Rumors and Rumblings, 2nd Ed. Vol. IX
“Rumors and Rumblings” is a regular feature on Yellowhammer News. It is a compilation of the bits and pieces of information that we glean from conversations throughout the week.
1. Twinkle for…? Twinkle Andress Cavanaugh, president of the Alabama Public Service Commission (PSC), fired off a tweet earlier today indicating that she will be on the ballot as part of the 2020 election cycle.
— Twinkle Cavanaugh (@TwinkleforAL) May 31, 2019
What makes this tweet curious is the fact that she did not identify the office for which she was running. Cavanaugh defeated Democrat Lucy Baxley in 2012 to take over the presidency of the PSC. At the time, Baxley was the last-remaining Democrat to hold statewide office. Cavanaugh’s current term concludes in 2020, so it may be that she is seeking re-election to her seat on the PSC.
Like many other prominent Republicans in Alabama, though, Cavanaugh is known to have performed some amount of due diligence on what a candidacy for the U.S. Senate might look like. No female has announced for the seat currently held by Sen. Doug Jones (D-AL). The entrance of a well-known conservative woman — a description which fits Cavanaugh — into the race would completely change its complexion. One Republican political consultant told Yellowhammer News that if a strong, conservative female jumped in, then you could probably pencil that person into the run-off.
Cavanaugh has been a zealous advocate for conservative causes for many years. And as recently as 2018, she served as co-chair for the Alliance for a Pro-Life Alabama, which helped pass the state’s pro-life constitutional amendment.
Efforts to reach her at the time of publication were unsuccessful.
Cavanaugh’s Twitter handle is @TwinkleForAL. That much we know, at least.
2. “It’s easier to stay out than get out.” Mark Twain’s pearl of wisdom could easily describe the predominant political calculation of many considering a run for the U.S. Senate. Secretary of State John Merrill has said he is going to make a decision on the race this week or next. Congressman Gary Palmer (AL-06) has not ruled it out, yet, and has told people he will make a final decision at the end of the summer — which would lend to the notion that he is not running.

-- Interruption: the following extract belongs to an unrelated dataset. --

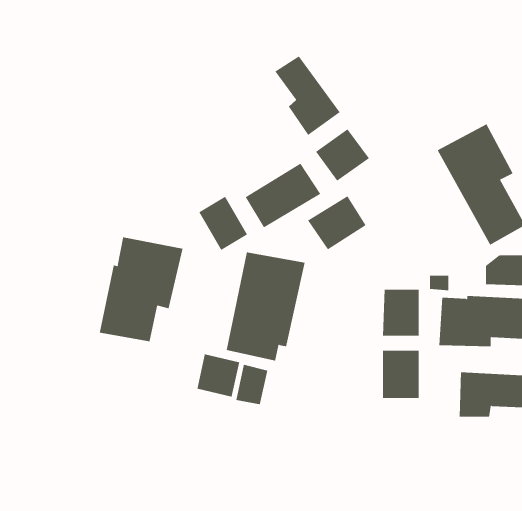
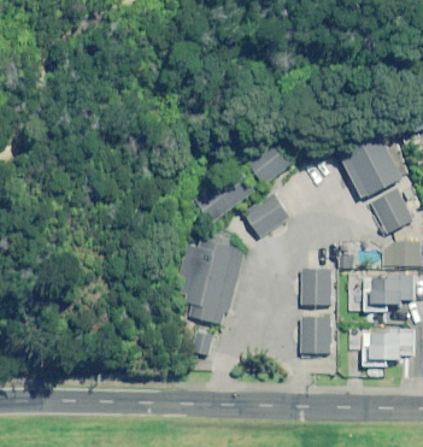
building: [274,56,340,136] -> none
building: [198,196,248,251] -> none
building: [99,236,183,342] -> none
building: [197,353,240,397] -> none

We have learned that State Rep. Will Dismukes (R-Prattville) now fully intends to get into the race. We have reported previously that Dismukes was giving it strong consideration and had begun getting his feet wet campaigning in parts of the state outside of his district. In addition, he has spent time in Washington gauging potential support from interest groups and others in the nation’s capital.
As is the case with announced candidate State Rep. Arnold Mooney (R-Indian Springs), beginning a high-profile statewide race from the relatively small footprint of a State House district presents a significant challenge.
3. Follow the money. Yellowhammer News alerted its readers earlier this week to the fact that the House of Representatives had drastically cut funding for rural broadband in its version of the budget. The budget passed by the House cut the program’s funding by 73%.
Senate leaders Del Marsh and Arthur Orr had long made ramping up rural broadband efforts a priority so it was no surprise to see them dig in and fight for that number to climb back up to an acceptable level during conference committee negotiations on the budget. When all was said and done, the conference committee adopted a 150% increase in funding over the House-passed version of the bill, increasing the broadband appropriation from $8 million to $20 million.
The timing of that funding increase was critical given the passage of certain legislation this session. Sen. Clay Scofield (R-Guntersville), widely-recognized as the father of the rural broadband initiative, passed a bill to strengthen the program even further. His was one of two bills aimed at fueling economic development and increasing quality of life through expanding internet access in rural areas.